I was not made to do what other people want me to do. It’s just not how I am wired. So of course my body-mind protests when I’m in that position. It completely shuts down. But when I’m doing what I love to do, what I want to do, and following my internal guidance, I have an immense amount of energy and drive.

This is why institutional education makes me wilt and yet I’ve spent my whole adult life taking classes and workshops and learning things. I love learning–I just need a high degree of autonomy and teachers who get that and support that. But if the only option for learning I ever came across was our education “system”, I would have concluded that I don’t like learning, because I can’t be happy under those conditions.

The same goes for work–I’ll work all day on things I am interested in and want to create, but working for other people was intolerable to me. I don’t think that would always necessarily be the case–people hold authority differently, and some leaders can handle people who need autonomy. But it’s not the norm. The norm is conformity. And I am just not here for that.
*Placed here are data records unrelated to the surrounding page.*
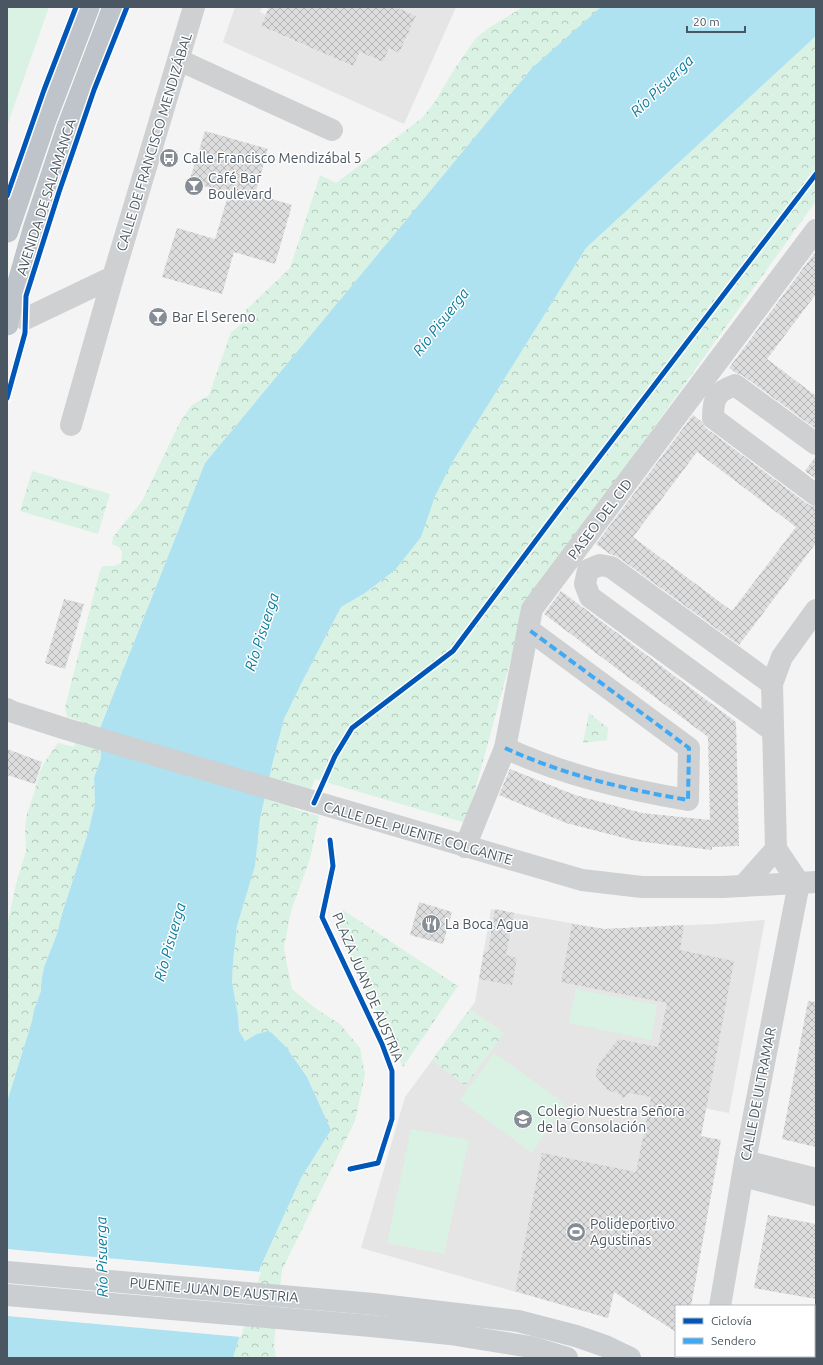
<svg xmlns="http://www.w3.org/2000/svg" width="823" height="1365" font-family="Ubuntu,sans-serif">
  <style>
    .education { fill: #e6e5e6 }
    .green { fill: #d9f2e3 }
    .forest { fill: url(#forest-crowns) }
    .water { fill: #aee2f0 }
    .pier { fill: #f4f4f4 }
    .building { fill: url(#building-cross-hatch); fill-rule: evenodd }
    .lines { fill: none; stroke-linecap: round; stroke-linejoin: round }
    .highway-casing { stroke: #b9bec3; stroke-width: 23 }
    .minor { stroke: #ced0d2; stroke-width: 22 }
    .major { stroke: #caced1; stroke-width: 22 }
    .highway { stroke: #bec4c9; stroke-width: 22 }
    .quiet { stroke: #3fa9f5; stroke-width: 4; stroke-dasharray: 8 4; stroke-linecap: butt }
    .cycleway-casing { stroke: #fff; stroke-width: 8 }
    .cycleway { stroke: #0057b8; stroke-width: 5 }
    .labels { text-anchor: middle; stroke-width: 3; stroke-linejoin: round; paint-order: stroke }
    .street-label { font-size: 14px; fill: #4a5661; stroke: #fff }
    .poi-label { font-size: 14px; fill: #4a5661; stroke: #fff; text-anchor: start }
    .water-label { font-size: 15px; font-style: italic; fill: #0c7c9b; stroke: #fff }
  </style>
  <defs>
    <pattern id="forest-crowns" width="20" height="18" patternUnits="userSpaceOnUse"><rect width="20" height="18" fill="#d9f2e3"/><path d="M2 6a3 3 0 1 1 6 0M12 15a3 3 0 1 1 6 0" fill="none" stroke="#b2c7bb"/></pattern>
    <pattern id="building-cross-hatch" width="8" height="8" patternUnits="userSpaceOnUse"><rect width="8" height="8" fill="#ddddde"/><path d="M0 0l8 8M0 8l8-8" fill="none" stroke="#b5b6b7"/></pattern>
  </defs>
  <rect width="100%" height="100%" fill="#f4f4f4"/>
  <!-- education -->
  <g class="education">
    <path d="M235,7H262L260,12L266,15L261,26L308,47L326,7L321,52L353,66L360,52L382,62L389,48L399,53L416,16L396,7H456L404,124L223,42Z"/>
    <path d="M491,909L604,929L715,924L765,920L729,1113L651,1098L608,1318L361,1248L405,1097L475,1002Z"/>
  </g>
  <!-- green -->
  <g class="green">
    <path d="M7,7H49L7,126Z"/>
    <path d="M576,989L657,1005L651,1040L569,1023Z"/>
    <path d="M494,1053L565,1104L532,1153L460,1100Z"/>
    <path d="M411,1129L469,1140L444,1254L387,1243Z"/>
  </g>
  <!-- forest -->
  <g class="forest">
    <path d="M523,7H601L532,68L205,463L100,727L101,758L94,778L95,804L88,833L62,914L57,934L44,967L41,985V991L34,1010L32,1021L7,1102V926L16,884L26,851L25,829L27,814L34,793L39,774L44,763L58,743L74,747L81,721L67,717L65,707L100,570L103,566H114L121,563L122,552L119,547L112,544L113,537L142,501L180,422L192,405L209,395L231,332C240,327 245,320 246,310L290,268L320,175L336,183L422,118L434,103L455,68L476,38L490,27Z"/>
    <path d="M816,36V201L525,607L466,823L315,779L311,789L308,790L300,788L294,809L319,816L310,859L291,911L284,947L287,965L292,989L315,1008L340,1024L360,1048L365,1075L355,1121L282,1270L274,1344L276,1358H233L260,1268L301,1178L331,1130L307,1077L286,1047L272,1033L257,1034L245,1041L239,1031L238,1016L232,982L233,962L237,926L255,866L260,819L273,761L284,719L303,680L341,607L365,593L395,570L453,461L586,248Z"/>
    <path d="M32,471L110,494L98,534L20,511Z"/>
    <path d="M589,713L608,728L607,740L583,743Z"/>
    <path d="M343,910L458,986L403,1067L336,926Z"/>
    <path d="M470,1009L504,1033L465,1086L432,1060Z"/>
  </g>
  <!-- water -->
  <path class="water" d="M601,7H816V36L586,248L453,461L435,496L421,537L395,570L365,593L341,607L303,680L284,719L273,761L260,819L255,866L237,926L233,962L232,982L238,1016L239,1031L245,1041L257,1034L268,1031L272,1033L286,1047L307,1077L331,1130L301,1178L260,1268L233,1358H7V1102L32,1021L34,1010L41,991V985L44,967L57,934L62,914L88,833L95,804L94,778L101,758L100,728L205,463L532,68Z"/>
  <!-- pier -->
  <path class="pier" d="M7,1249L261,1272L241,1337L7,1316Z"/>
  <!-- building -->
  <g class="building">
    <path d="M269,7H396L416,16L399,53L389,48L383,62L360,52L353,66L261,26Z"/>
    <path d="M205,131L268,149L255,194L292,205L275,264L234,252L222,294L162,277L177,228L215,239L229,193L189,182Z"/>
    <path d="M816,251V294L767,359L816,396V429L742,375L736,373L729,368Z"/>
    <path d="M693,415L701,421L706,428L809,505L816,507V543L739,645L618,557L610,554L596,544ZM697,452L796,527L732,611L633,537Z"/>
    <path d="M816,456V479L805,471Z"/>
    <path d="M561,591L736,722L739,846L712,847V850L636,841L566,823L499,795L510,769L575,795L642,813L710,820L708,737L544,614Z"/>
    <path d="M64,599L84,604L65,669L45,663Z"/>
    <path d="M7,749L42,762L35,784L7,775Z"/>
    <path d="M419,902L452,912L443,944L410,935Z"/>
    <path d="M495,909L514,913L506,955L517,958L512,985L479,979L484,951L488,952Z"/>
    <path d="M572,924L604,929L684,925L680,950L734,961L701,1136L721,1140L691,1306H676V1332L614,1292L608,1318L515,1291L542,1153L636,1172L651,1097L629,1093L623,1098L617,1092L608,1091L596,1076V1070L600,1062L618,1039L658,1047L667,1003L561,982Z"/>
    <path d="M808,1001L816,1002V1147L782,1139Z"/>
    <path d="M768,1215L816,1224V1299L754,1288Z"/>
  </g>
  <g class="lines">
    <defs>
      <g id="highway">
        <path d="M7,231L44,122L88,7"/>
        <path d="M7,324L34,230L68,128L114,7"/>
      </g>
    </defs>
    <!-- highway casing -->
    <use href="#highway" class="highway-casing"/>
    <!-- minor -->
    <g class="minor">
      <path d="M179,60L332,130"/>
      <path d="M25,319L113,277"/>
      <path d="M71,425L113,277L194,7"/>
      <path d="M816,444L735,385C716,392 713,398 713,418L816,495"/>
      <path d="M772,684L611,567L600,565L588,570L585,584L590,597L773,731"/>
      <path d="M7,709L13,712L66,729L582,880L642,887H723L816,882"/>
      <path d="M505,748C564,775 624,789 688,800L689,748L528,629"/>
      <path d="M465,847L505,748L532,609L816,230"/>
      <path d="M799,883L776,849L772,684L782,657L816,610"/>
      <path d="M743,886L776,849"/>
      <path d="M745,1161L816,1179"/>
      <path d="M743,1176L816,1195"/>
      <path d="M720,1306L745,1161L799,883"/>
      <path d="M702,1358L704,1356"/>
    </g>
    <!-- major -->
    <g class="major">
      <path d="M7,1272L373,1304L518,1321L576,1336L605,1346L630,1358"/>
      <path d="M7,1295L371,1326L450,1334L531,1347L567,1358"/>
    </g>
    <!-- highway -->
    <use href="#highway" class="highway"/>
    <!-- quiet -->
    <path class="quiet" d="M505,748C564,775 624,789 688,800L689,748L528,629"/>
    <defs>
      <g id="cycleway">
        <path d="M7,196L44,90L76,7"/>
        <path d="M7,398L25,333L26,296L59,192L94,90L127,7"/>
        <path d="M314,803L335,756L352,728L453,651L558,511L816,174"/>
        <path d="M330,840L333,866L322,917L382,1044L392,1071V1119L378,1163L350,1169"/>
      </g>
    </defs>
    <!-- cycleway casing -->
    <use href="#cycleway" class="cycleway-casing"/>
    <!-- cycleway -->
    <use href="#cycleway" class="cycleway"/>
  </g>
  <!-- icons -->
  <defs>
    <symbol id="bus-disc" viewBox="-11 -11 22 22"><circle r="9.5" fill="#868d94" stroke="#fff"/><path d="M-5-6H5V4H4V6H2V4H-2V6H-4V4H-5ZM-3.5-4V0h7V-4ZM-3.5 1.2v1.5H-2V1.2ZM2 1.2v1.5H3.5V1.2Z" fill="#fff"/></symbol>
    <symbol id="bar-disc" viewBox="-11 -11 22 22"><circle r="9.5" fill="#868d94" stroke="#fff"/><path d="M-6-5H6L.8 .8V4.5H3.5V6h-7V4.5H-.8V.8Z" fill="#fff"/></symbol>
    <symbol id="restaurant-disc" viewBox="-11 -11 22 22"><circle r="9.5" fill="#868d94" stroke="#fff"/><path d="M-5-6h1v4h1v-4h1v4h1v-4h1v5L-1.5 .5V6h-2V.5L-5-1ZM5-6V6H3V1.5H1.5Q1.5-4 5-6Z" fill="#fff"/></symbol>
    <symbol id="school-disc" viewBox="-11 -11 22 22"><circle r="9.5" fill="#868d94" stroke="#fff"/><path d="M0-5L7-2L0 1L-7-2ZM-4 1L0 2.5L4 1V4Q0 6-4 4Z" fill="#fff"/></symbol>
    <symbol id="stadium-disc" viewBox="-11 -11 22 22"><circle r="9.5" fill="#868d94" stroke="#fff"/><path d="M0-5a6.5 5 0 1 0 0 10a6.5 5 0 1 0 0-10ZM-3.5-1.8h7v3.6h-7Z" fill="#fff"/></symbol>
  </defs>
  <g fill-rule="evenodd">
    <use href="#bus-disc" x="158" y="147" width="22" height="22"/>
    <use href="#bar-disc" x="183" y="175" width="22" height="22"/>
    <use href="#bar-disc" x="147" y="306" width="22" height="22"/>
    <use href="#restaurant-disc" x="420" y="913" width="22" height="22"/>
    <use href="#school-disc" x="512" y="1108" width="22" height="22"/>
    <use href="#stadium-disc" x="565" y="1221" width="22" height="22"/>
  </g>
  <g class="labels">
    <!-- street labels -->
    <g class="street-label">
      <text transform="translate(154 142) rotate(-73)" y="5">CALLE DE FRANCISCO MENDIZÁBAL</text>
      <text transform="translate(46 197) rotate(-72)" y="5">AVENIDA DE SALAMANCA</text>
      <text transform="translate(600 519) rotate(-53)" y="5">PASEO DEL CID</text>
      <text transform="translate(418 833) rotate(16)" y="5">CALLE DEL PUENTE COLGANTE</text>
      <text transform="translate(368 987) rotate(67)" y="5">PLAZA JUAN DE AUSTRIA</text>
      <text transform="translate(758 1094) rotate(-79)" y="5">CALLE DE ULTRAMAR</text>
      <text transform="translate(214 1290) rotate(5)" y="5">PUENTE JUAN DE AUSTRIA</text>
    </g>
    <!-- poi labels -->
    <g class="poi-label">
      <text x="183" y="163">Calle Francisco Mendizábal 5</text>
      <text x="208" y="183">Café Bar<tspan x="208" dy="16">Boulevard</tspan></text>
      <text x="172" y="322">Bar El Sereno</text>
      <text x="445" y="929">La Boca Agua</text>
      <text x="537" y="1116">Colegio Nuestra Señora<tspan x="537" dy="16">de la Consolación</tspan></text>
      <text x="590" y="1229">Polideportivo<tspan x="590" dy="16">Agustinas</tspan></text>
    </g>
    <!-- water labels -->
    <g class="water-label">
      <text transform="translate(662 86) rotate(-44)" y="5">Río Pisuerga</text>
      <text transform="translate(441 322) rotate(-52)" y="5">Río Pisuerga</text>
      <text transform="translate(262 632) rotate(-72)" y="5">Río Pisuerga</text>
      <text transform="translate(170 942) rotate(-74)" y="5">Río Pisuerga</text>
      <text transform="translate(102 1257) rotate(-91)" y="5">Río Pisuerga</text>
    </g>
  </g>
  <!-- border -->
  <rect width="823" height="1365" fill="none" stroke="#4a5661" stroke-width="16"/>
  <!-- legend -->
  <rect x="675" y="1305" width="140" height="52" fill="#ffffff" stroke="#b7bbc0"/>
  <rect x="683" y="1318" width="20" height="6" fill="#0057b8" stroke="#b7bbc0"/>
  <text x="711" y="1325" font-size="12" fill="#4a5661">Ciclovía</text>
  <rect x="683" y="1338" width="20" height="6" fill="#3fa9f5" stroke="#b7bbc0"/>
  <text x="711" y="1345" font-size="12" fill="#4a5661">Sendero</text>
  <!-- scale -->
  <path d="M687 26v6h58v-6" fill="none" stroke="#4a5661" stroke-width="2"/>
  <text x="693" y="26" font-size="12" fill="#4a5661" stroke="#ffffff" stroke-width="3" paint-order="stroke">20 m</text>
</svg>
And I know that it comes across as selfish or entitled to some people. But it’s really just a fact that I’ve had to accept about myself. The more conformity is expected in a given environment, the less of “me” will show up in it. I can play along for awhile, but it starts to feel pointless. And I’ve had to spend quite a lot of time alone to really understand how much I need to follow the moment-by-moment impulses inside me in order to feel free and happy. This is literally how all animals live and so it’s a completely natural state to be in. And yet our social-cultural conditioning is based on “civilizing” us out of that awareness and teaching us to conform to systems and schedules.

This is not an intellectual protest–it’s my body itself that protests. I’ve never been a fan of idealism because it is usually too far removed from the territory it aims to liberate to be useful and it often becomes tyrannical. So I want to be clear that all I’ve done is removed what makes me unhappy and followed what makes me happy, and what I’ve come to is: I’m allergic to most social and cultural expectations (especially around time and work) and I’m at my best when I ignore them.